Keywords

1 Introduction

Blades are a fundamental component in turbomachinery and they are often subjected to induced vibrations. For a typical gas turbine, these vibrations are originated through mainly four types of stresses [1], but the alternating stresses, that are originated by forced response to excitations at multiples of the rotating speed, are the most common cause of high cycle fatigue. These vibrations will diminish the fatigue life and the performance of the blades, which can ultimately lead to catastrophic results. Therefore, carrying on-line vibration monitoring is an intrinsic duty when dealing with turbomachinery.
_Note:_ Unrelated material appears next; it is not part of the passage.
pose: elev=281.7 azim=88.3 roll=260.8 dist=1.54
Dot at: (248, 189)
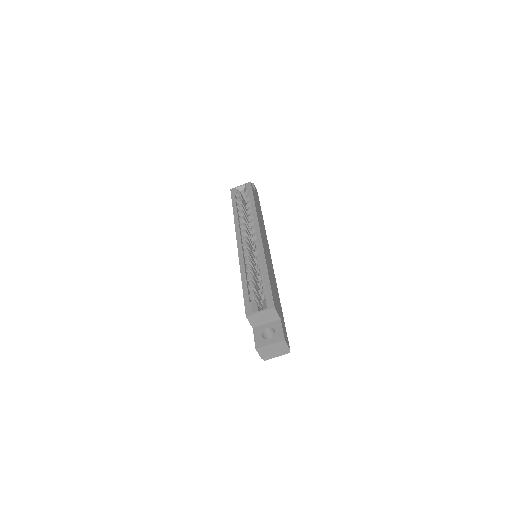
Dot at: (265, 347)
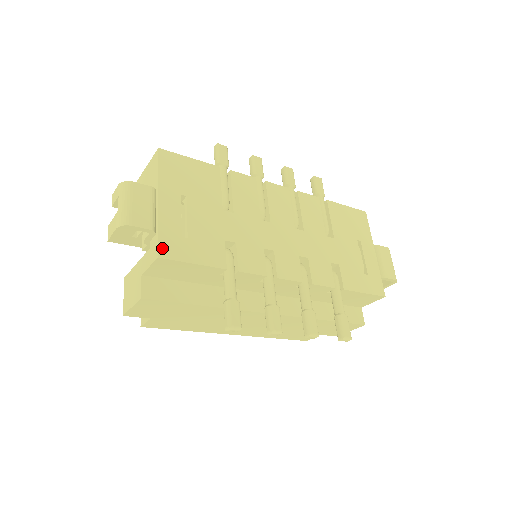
For a long time strain gages have been the only solution to measuring flexible blade vibrations in rotating machinery. However, the installation of such sensors consists in a very tedious, laborious, costly and time consuming task. This is due specially to the number of blades per stage of the turbine and the requirement of having telemetry or slip rings to acquire the signals. On top of these disadvantages, the sensors can alter the blade dynamics and, more importantly, this monitoring system tends to not be very durable due to the harsh working conditions [2]. In light of these issues, the development of non-intrusive vibration measuring system for rotating blades was boosted.

Describing it in a simple manner, the Blade Tip-Timing (BTT) methodology consists in monitoring blade vibrations by measuring passing times of the blades’ tip with static sensors, usually optic, located at the turbine casing. Since the blades are vibrating, the deformation induced will alter these passing times, known as arrival times, when compared with the arrival times of the blades in a non-vibrating referential. This referential can be obtained by placing a sensor on the shaft to measure the actual rotating speed, and by knowing the angular position of the blades, the non-vibrating signal can be generated. This sensor is known as the Once Per Revolution (OPR) sensor.

Despite being a simplistic and straightforward methodology with several advantages over the strain gage measuring procedure, the technique suffers from bad sampling, since the sampling frequency is directly related to the rotating speed and the number of sensors used. To ensure a sampling frequency that attends to the Nyquist criterion, the quantity of sensors involved can be quite substantial. As a result, a significant effort in the BTT scope was devoted to the development and application of techniques capable of identifying vibration properties from a under sampled signal.

Recently, Compressed Sensing (CS), a digital signal reconstruction technique, has gained momentum in the field of BTT data analysis. The idea behind the theory of Compressed Sensing consists in a search for the reconstruction of sparse signals with a number of samples that is way lower than the number of samples required by the classic methodologies that need to attend to the Nyquist criterion. This methodology is being explored for some time, especially in the field of image compression, in which the image is recovered directly by a compressed representation, instead of capturing the whole image to then compress it and decompress it in a computer, eliminating an entire step and reducing the amount of data that was needed to be stored. The pioneer work on this technique can be found in [3,4,5]. The motivation for utilizing this methodology on the BTT scenario comes from the fact that if some criteria is met, that will be shown in the next section, it is possible to perfectly reconstruct a signal with a sampling frequency lower than the Nyquist rate.

The goal of this present work is to produce a parametric analysis of a CS implementation on BTT data. To achieve this goal, the frequency spectrum of a simulated vibration signal, obtained by BTT, is reconstructed in the frequency domain by the CS methodology, and several parameters of the BTT system are altered so that it is possible to identify its effects on the frequency spectrum obtained.

2 BTT Data

A BTT measuring system scheme is presented in Fig. 1 and to extract the information of blade tip deflection, it is necessary to first generate a virtual signal, based on the OPR sensor, that corresponds to the expected passing times of the blades in a non-vibrating referential. The non-vibrating time sequence, \(\hat{t}(i,n,k)\), can be described as

$$\begin{aligned} \hat{t}(i,n,k)=\frac{\alpha _i+2\pi n-\theta _k}{2\pi \varOmega }, \end{aligned}$$
(1)

where \(\alpha _i\) is the angular position of the ith probe, \(\theta _k\) is the initial angular position of the kth blade, n is the rotation number and \(\varOmega \) is the constant rotating speed of the assembly, in Hz.

Fig. 1.
figure 1

Representation of the BTT measuring system.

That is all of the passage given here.